The Producers' Ulla's taste for "herrings of many flavours" has reminded me of an oddball favourite among Melbourne's extensive range of ethnic eateries: Akvavit, a Swedish establishment in the South Bank complex of restaurants and shops on the Yarra River.
From there, a pleasant afternoon, can be had on a cruise up or down the river. I hop on board the boat to Williamstown, a pretty village sitting between the mouth of the port of Melbourne and Port Phillip Bay.
The pilot has a moustache wider than the Westgate bridge and, yes, he's yet another Aussie joker: "We usually get you to try on the lifejackets. But they're still wet from yesterday." Vat? Oh ja, ha ha, so funny. In Melbourne, zey all haff vays of makink you laugh!
In this town, it seems, every public transport driver with a hostage audience knows, it's good to be the king. For the king's one-liners are guaranteed laughter and adulation. Just watch the rapt reception for Mel Brooks, as he schmoozes the delighted audience at The Producers' opening night. They live, the king tells them, "in the best city in the world starting with Mel".
* Frances Grant flew to Melbourne courtesy of Qantas and was a guest of Tourism Victoria.
HOW TO GET THERE
Qantas has three-night packages to The Producers from $749 each twin share, including air fares, accommodation, and show tickets. Call Qantas on 0800 767 400 or see your travel agent.
THINGS TO SEE
The view from the Rialto Towers, on Collins St, is the best in Melbourne. Cost $12.50 (adult).
The central city, with its huge David Jones and pedestrian malls, is the place for keen shoppers, who may also want to check out the Queen Victoria Market and the fashionable Chapel St and Toorak Rd.
The St Kilda Sunday market, with its art and crafty stalls, is the place to find that something different.

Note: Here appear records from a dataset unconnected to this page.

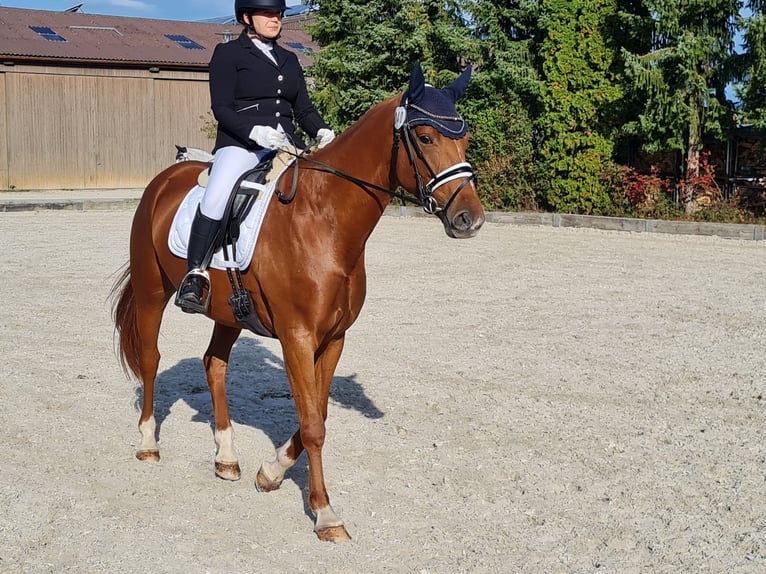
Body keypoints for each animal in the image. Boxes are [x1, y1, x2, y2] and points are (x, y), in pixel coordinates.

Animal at [110, 62, 485, 543]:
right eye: (425, 137)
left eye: (465, 137)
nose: (469, 219)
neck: (324, 220)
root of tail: (161, 182)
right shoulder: (297, 338)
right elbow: (313, 425)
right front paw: (325, 513)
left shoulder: (333, 339)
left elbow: (317, 414)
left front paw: (270, 472)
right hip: (152, 293)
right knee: (151, 359)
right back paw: (147, 444)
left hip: (228, 313)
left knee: (214, 364)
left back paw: (226, 457)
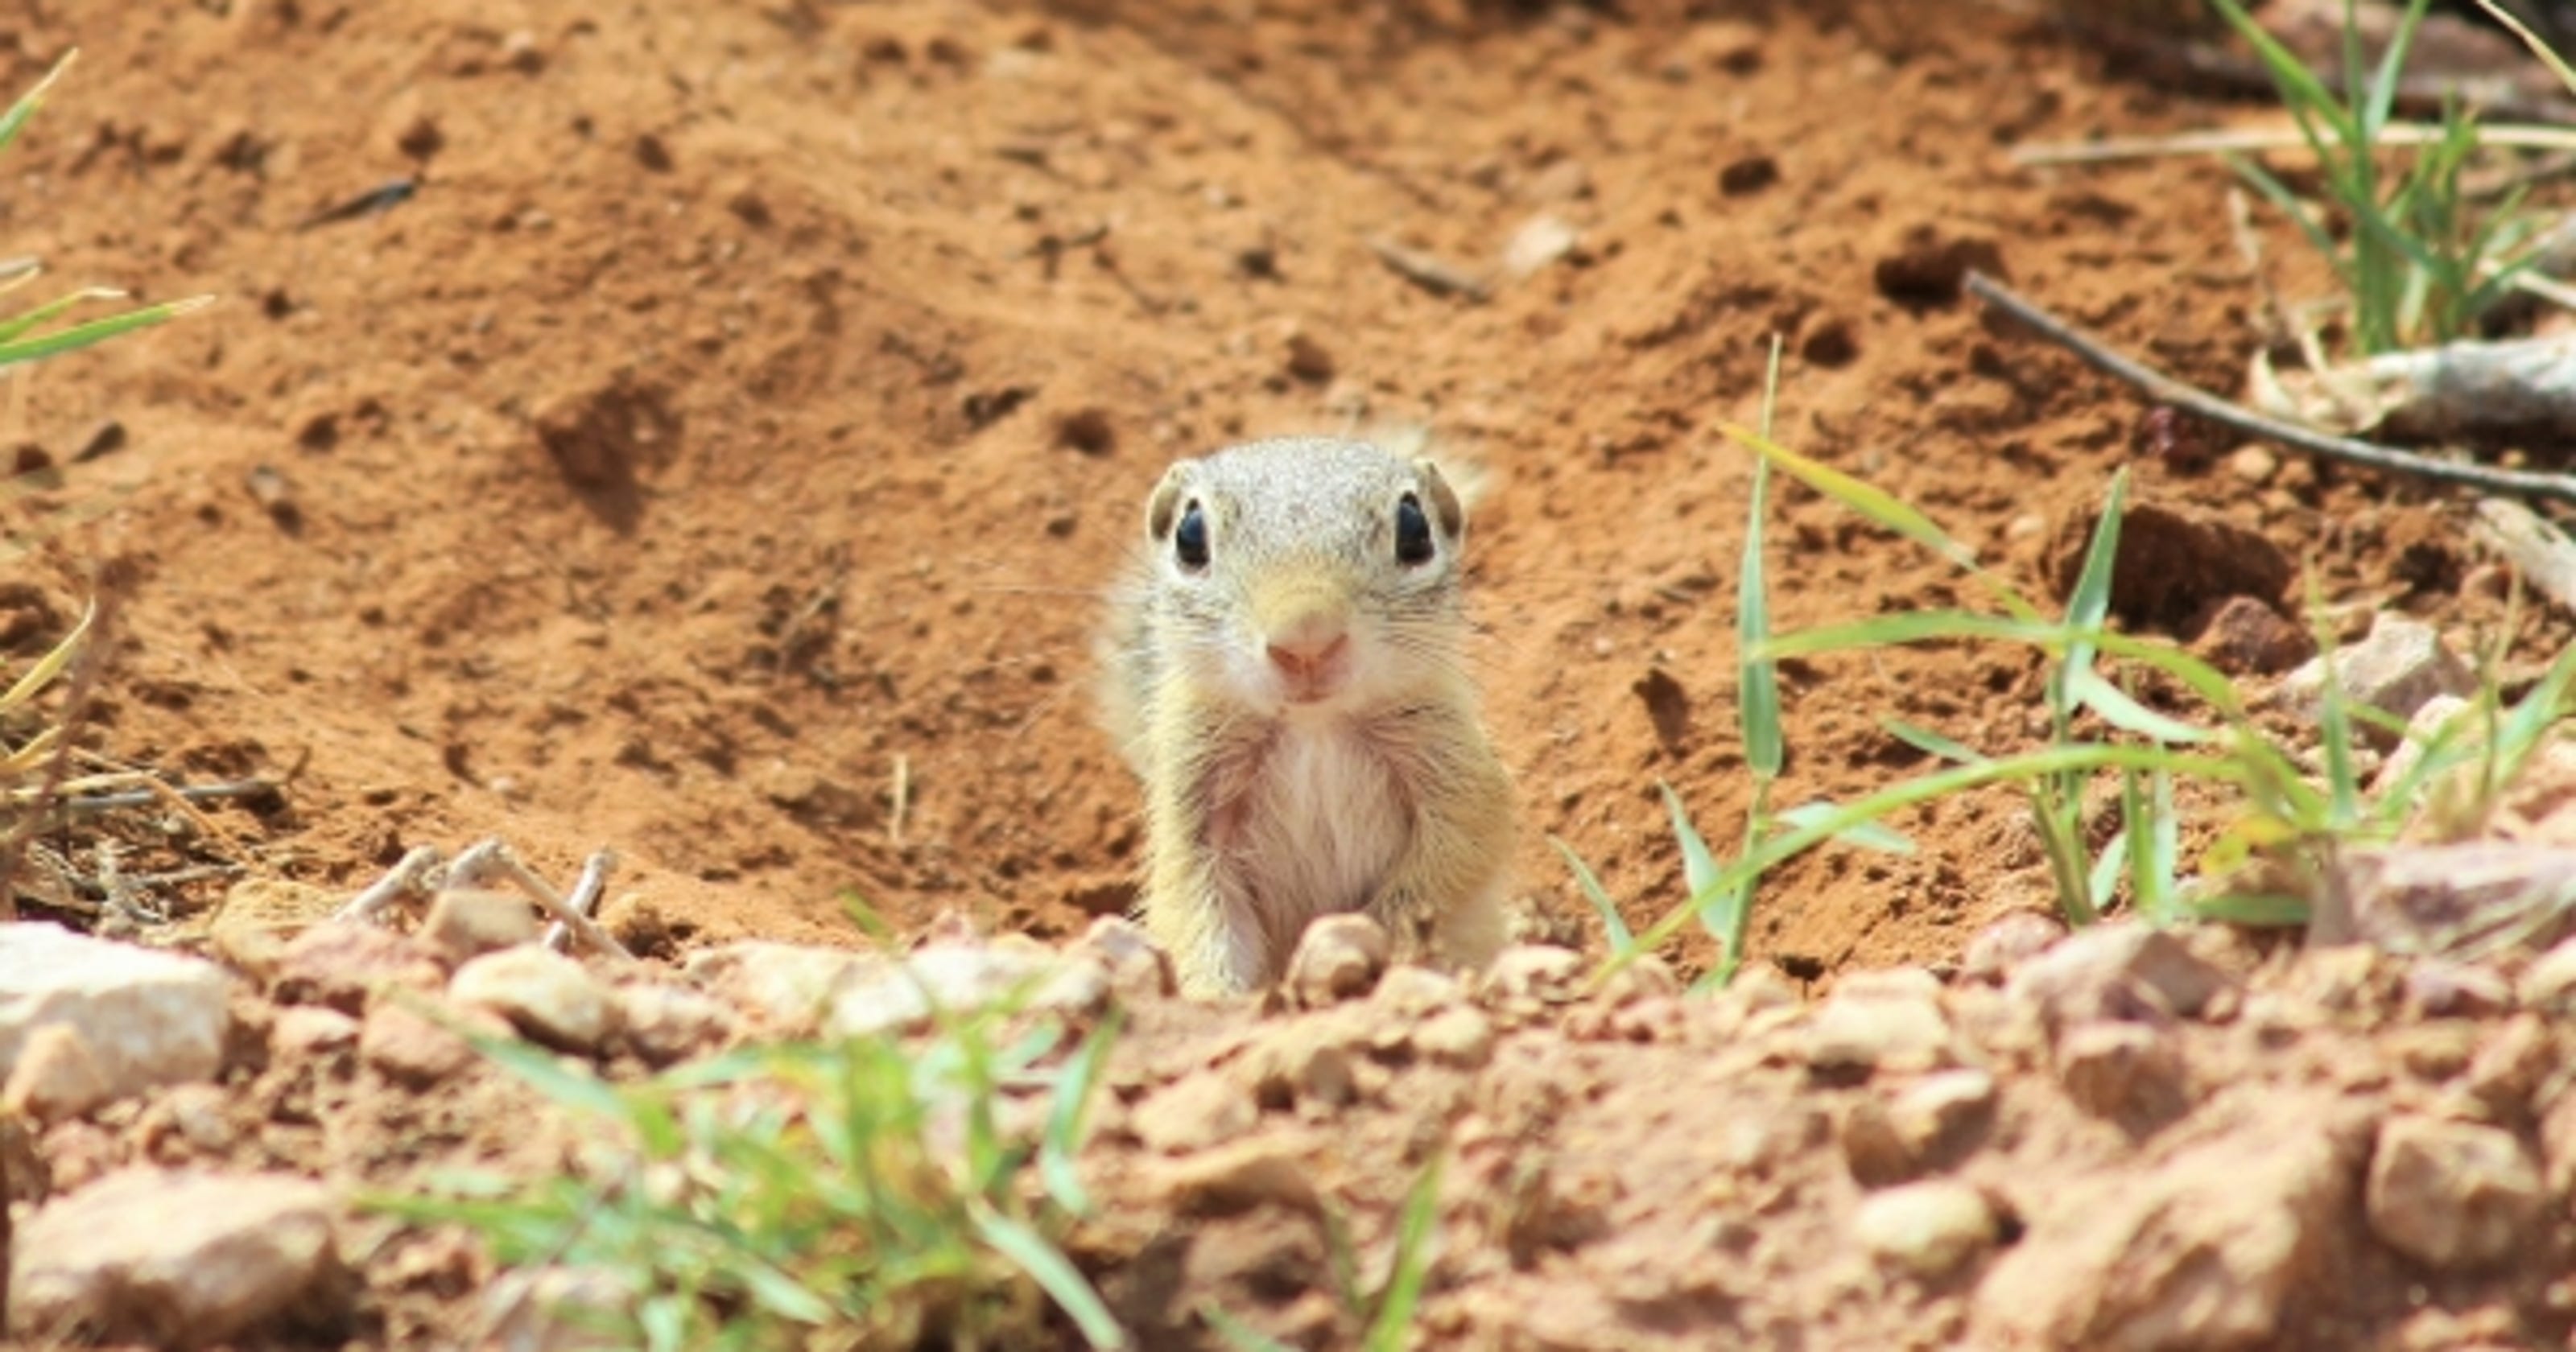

River cruises, either down through the port or upriver, leave from below the South Bank Centre. A return trip to Williamstown will cost an adult $25.
For the punters there's the Crown Casino, also on the river. For the arty, there's Federation Square and surrounds, and the refurbished National Gallery of Victoria.
WHERE TO BE SEEN
Melbourne has many cafe strips but if you want to smell the sea, head out to St Kilda's Acland St with its delis and amazing cake shops. Brunswick St has a Bohemian flavour.
WHERE TO EAT
The Age Good Food Guide is the bible, dividing restaurants into ethnic categories, giving them a ranking and voting winners of each section.
Must visit for the foodie: Prahran food market, just off Chapel St.